For now, though, the new JAMA paper quantifies the issue further, with clear results that contrast with some previous studies whose methodologies did not allow for clear interpretation.
For example: The reaction time of residents who had just finished a month of heavy work schedules was 7 percent slower and they committed 40 percent more errors than when they were on a month of light schedules, On a driving simulator, they had more difficulty maintaining a consistent lane position and a constant speed during the heavy work compared to the lighter work schedule. Speed variability on the driving test was also 29 percent higher following the heavy-schedule compared to the light schedule after drinking alcohol, but there were no other performance differences between these two conditions.
In other words, after a month of 90-hour weeks with overnight shifts every fourth or fifth night, residents performed about the same as when they had a BAC of 0.04 percent after a month of 44-hour weeks of daytime shifts.
The sleep monitoring performed for the study used a wrist device called an actigraph, which records the wearer's level of movement and allows researchers to download data into a computer to assess how many hours a person was inactive, which is used as a proxy measure of sleep.
In the 24 hours leading up to the test days, residents on a light schedule slept an average of 6 hours and 37 minutes, compared with about 3 hours for the residents on a heavy schedule. Residents' post-call ratings of sleepiness during the heavy call month were also higher than their ratings during the light call month, even after they had consumed alcohol on the light call rotation. Residents were not allowed to nap on the test day or to use caffeine after noon time. Both the light-duty and post-call tests were conducted at 3 p.m.

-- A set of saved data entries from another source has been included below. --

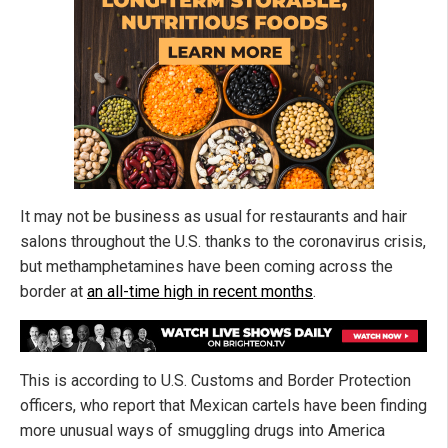
It may not be business as usual for restaurants and hair
salons throughout the U.S. thanks to the coronavirus crisis,
but methamphetamines have been coming across the
border at
an all-time high in recent months
.
This is according to U.S. Customs and Border Protection
officers, who report that Mexican cartels have been finding
more unusual ways of smuggling drugs into America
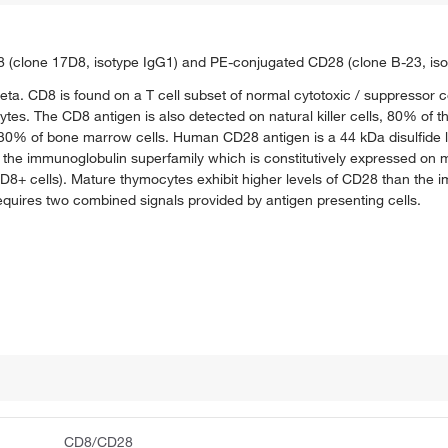
8 (clone 17D8, isotype IgG1) and PE-conjugated CD28 (clone B-23, iso
a. CD8 is found on a T cell subset of normal cytotoxic / suppressor 
es. The CD8 antigen is also detected on natural killer cells, 80% of 
o 30% of bone marrow cells. Human CD28 antigen is a 44 kDa disulfide 
of the immunoglobulin superfamily which is constitutively expressed on 
 cells). Mature thymocytes exhibit higher levels of CD28 than the imm
requires two combined signals provided by antigen presenting cells.
CD8/CD28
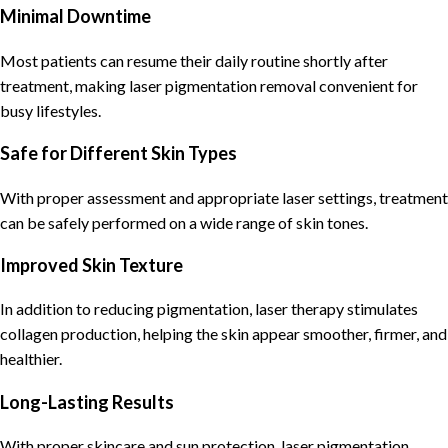
Minimal Downtime
Most patients can resume their daily routine shortly after
treatment, making laser pigmentation removal convenient for
busy lifestyles.
Safe for Different Skin Types
With proper assessment and appropriate laser settings, treatment
can be safely performed on a wide range of skin tones.
Improved Skin Texture
In addition to reducing pigmentation, laser therapy stimulates
collagen production, helping the skin appear smoother, firmer, and
healthier.
Long-Lasting Results
With proper skincare and sun protection, laser pigmentation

The researchers asked the residents to rate their performance on the driving, attention and vigilance tests, from poor to very good. They then correlated those self-ratings with the residents' actual performance. In general, the residents who had just completed heavy work schedules could judge their own performance, but only modestly .
In addition to Arnedt, who moved from Brown to U-M in 2004, the study's authors include his two sleep-research colleagues from Brown: Judith Owens, M.D., MPH and Mary Carskadon, Ph.D. Research assistants Megan Crouch and Jessica Stahl are co-authors. The study was funded by a grant from the American Academy of Sleep Medicine.